Kimberly made house calls when it became too much for him to travel to her office. And on that last morning she was there with us to help bring him relief as he let go from the pain. She was holding his hand and had just put in the first needle when he left us. That’s a story for her to tell but I choose to believe it helped him make that final leap. 

Side note: none of us there that morning have ever spoken to each other about what we witnessed.  
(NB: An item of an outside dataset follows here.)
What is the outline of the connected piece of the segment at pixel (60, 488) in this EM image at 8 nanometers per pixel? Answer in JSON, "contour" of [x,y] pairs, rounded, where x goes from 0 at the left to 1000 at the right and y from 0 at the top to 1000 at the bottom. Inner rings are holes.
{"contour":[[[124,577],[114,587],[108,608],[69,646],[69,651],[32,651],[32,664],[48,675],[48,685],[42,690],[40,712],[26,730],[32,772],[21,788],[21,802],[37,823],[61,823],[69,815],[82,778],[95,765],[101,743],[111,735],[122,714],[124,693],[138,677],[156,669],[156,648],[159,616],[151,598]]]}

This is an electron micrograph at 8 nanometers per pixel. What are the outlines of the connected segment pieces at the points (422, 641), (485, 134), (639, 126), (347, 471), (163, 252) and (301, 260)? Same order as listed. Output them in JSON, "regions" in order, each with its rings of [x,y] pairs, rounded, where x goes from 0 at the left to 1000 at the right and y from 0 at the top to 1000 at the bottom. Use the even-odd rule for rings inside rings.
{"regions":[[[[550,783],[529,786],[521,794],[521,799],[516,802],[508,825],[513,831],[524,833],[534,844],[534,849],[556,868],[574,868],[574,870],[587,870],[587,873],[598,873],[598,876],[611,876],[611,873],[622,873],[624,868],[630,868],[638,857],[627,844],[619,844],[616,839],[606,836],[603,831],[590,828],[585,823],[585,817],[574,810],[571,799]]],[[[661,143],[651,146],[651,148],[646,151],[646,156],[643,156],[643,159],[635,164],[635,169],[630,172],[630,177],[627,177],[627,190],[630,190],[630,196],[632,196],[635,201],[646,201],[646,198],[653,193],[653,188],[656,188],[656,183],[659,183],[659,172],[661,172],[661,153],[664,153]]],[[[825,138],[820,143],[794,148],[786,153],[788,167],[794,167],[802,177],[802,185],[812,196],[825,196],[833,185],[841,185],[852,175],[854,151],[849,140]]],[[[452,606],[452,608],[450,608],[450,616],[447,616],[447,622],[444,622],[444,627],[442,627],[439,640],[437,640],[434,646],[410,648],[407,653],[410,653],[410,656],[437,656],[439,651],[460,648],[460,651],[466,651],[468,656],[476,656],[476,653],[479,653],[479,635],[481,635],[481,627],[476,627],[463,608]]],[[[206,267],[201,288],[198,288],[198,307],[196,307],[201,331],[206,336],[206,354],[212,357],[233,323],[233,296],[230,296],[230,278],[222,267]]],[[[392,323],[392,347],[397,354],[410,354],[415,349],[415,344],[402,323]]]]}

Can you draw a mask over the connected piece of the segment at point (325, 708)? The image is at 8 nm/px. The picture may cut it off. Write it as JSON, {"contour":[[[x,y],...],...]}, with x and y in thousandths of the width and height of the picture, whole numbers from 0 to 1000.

Kimberly also recommended massage therapy as part of my Grief Recovery Project. She didn’t have to tell me twice! Think about how many times a day you touch your spouse and then imagine that gone in an instant. Sensory deprivation is a real thing. Massage therapy was helpful not just for the physical touch but also to help with circulation and pain relief. To be pampered and nurtured through massage therapy is something I’d recommend for anyone in grief recovery. If you’ve never had a massage, sign up for one right now, I’ll wait. Don’t know a massage therapist? Ask around for referrals from people you trust. Reputable therapists maintain an office, keep up with training and certifications, and (in some states) are licensed. If there are bars on the windows or no one there speaks English, you are in the wrong kind of massage place.

Have you tried acupuncture or massage therapy as part of your grief recovery project? I’d love to hear your thoughts.
XOXO,

The Wandering Widow

P.S. Our family was blessed by people who wanted to help. One of my friends heard how acupuncture was blessing our lives and worked out a system with our acupuncturist for people to donate acupuncture visits. She explained how it helped with the pain and the hard emotions we were going through. She then posted a link and a phone number to our acupuncturist. If you have a W you’d like to help, this could be a great way to do it.